DG: The contradiction that the river creates the potential of both supplying bounty and destruction is an intriguing theme of the project. Would you expand on this topic and share further insights into this situation?
AM: Yes! That’s right, on one occasion one of my grandmother’s best friends told me “the river gives, but it also takes away.” Historically, the river was the trigger for everything, the amount of fish and the geography were the key to the economic development of the area. At the beginning of the 20th century, the only way to reach almost all the towns in the Papalopan basin was through the river and Tlacotalpan was the only port, so to speak, in the area. The Rio Papaloapan was also a river highway, commerce circulated there. That generated great expectations among the community and little by little people came to live there. With the arrival of the train, the river lost its strength as a means of transport, the merchandise now circulated by another means. However, there were still fish, cattle and sugar cane. With the pollution of the rivers and the climate change, living here became an act of resistance “only the brave stay, says my uncle Mariano.” Although there has always been a historical dichotomy, the balance is tilting more and more towards the overflowing of the river due to the increasingly unpredictable heavy rains. This generates a battle for the conservation of memory, tangible and intangible heritage, ancestral knowledge, and everything that reminds us and makes us who we are. It’s funny, everything started by the river and now, although silently but constantly, everything is at risk by the river. That is why it makes so much sense to me what Chepi said “the river gives, but it also takes away.”
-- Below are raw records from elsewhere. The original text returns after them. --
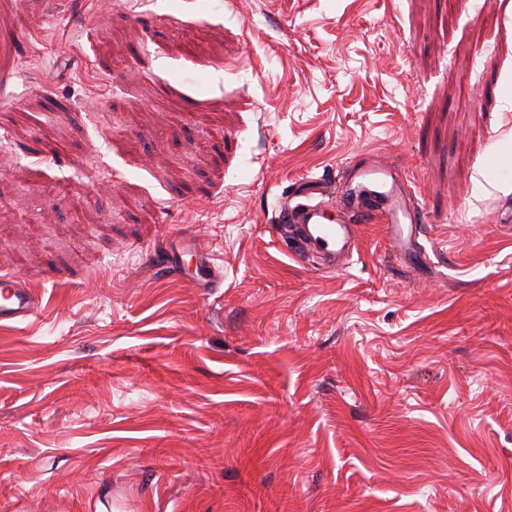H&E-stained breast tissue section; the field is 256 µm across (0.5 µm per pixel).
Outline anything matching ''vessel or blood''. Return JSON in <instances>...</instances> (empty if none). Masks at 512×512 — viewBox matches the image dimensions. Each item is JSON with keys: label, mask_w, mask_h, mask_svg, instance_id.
<instances>
[{"label": "vessel or blood", "mask_w": 512, "mask_h": 512, "mask_svg": "<svg viewBox=\"0 0 512 512\" xmlns=\"http://www.w3.org/2000/svg\"><path fill=\"white\" fill-rule=\"evenodd\" d=\"M342 184H318V202H300L282 206L279 222L292 225L304 240L308 251L316 254L329 270L341 268L357 247L358 227L372 221L382 222L394 250L414 254V241L421 230V210L408 193L394 164L375 153L349 163ZM194 256L195 283L202 288H217L223 282L216 257L194 234L178 236L165 262L180 271L183 256ZM42 297L29 288L24 277L0 272V323L18 324L35 317Z\"/></svg>", "instance_id": "1"}]
</instances>
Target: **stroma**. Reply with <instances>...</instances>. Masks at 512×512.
<instances>
[{
  "label": "stroma",
  "mask_w": 512,
  "mask_h": 512,
  "mask_svg": "<svg viewBox=\"0 0 512 512\" xmlns=\"http://www.w3.org/2000/svg\"><path fill=\"white\" fill-rule=\"evenodd\" d=\"M211 3L0 0V512H512V0ZM367 151L429 262L320 271L278 210ZM196 258V276L194 282L200 288H220L223 283L221 267L215 262L217 257L209 251L201 239L191 233H182L173 243L172 249L165 254V263L180 275L182 256ZM42 297L29 288L24 277L12 272H0V323H24L35 317Z\"/></svg>",
  "instance_id": "obj_1"
}]
</instances>
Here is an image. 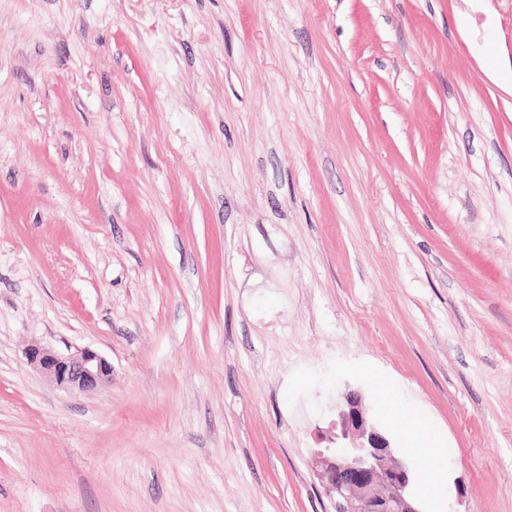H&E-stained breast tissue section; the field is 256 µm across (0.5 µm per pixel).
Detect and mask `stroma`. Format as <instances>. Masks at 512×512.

DG: I was drawn to your photographs, specifically to your portraits, because of the way you ennoble your subjects. As a journalist, could you talk to us about your approach and methods to storytelling?
AM: Thank you, I really appreciate it! You know I always start from the personal, I immerse myself a lot in my emotions, that is, what does this story generate for me? How does it go through me? What atmosphere is building? How am i feeling What does this experience generate for me? I try to answer these questions with family albums, archives, photographs and lately with videos and sound, but a lot has happened internally before. Regarding the portraits, I try to reflect the emotional identity that exists at that moment, how the person feels with everything that surrounds him, I try in some way to discover how he wants to be represented, of course in the end it is one who decides, but at least Putting it in my mind makes me question myself. I think that when I am photographing I am full of questions, some are easier to answer, others not so much. I like to think that this is how my photographs are.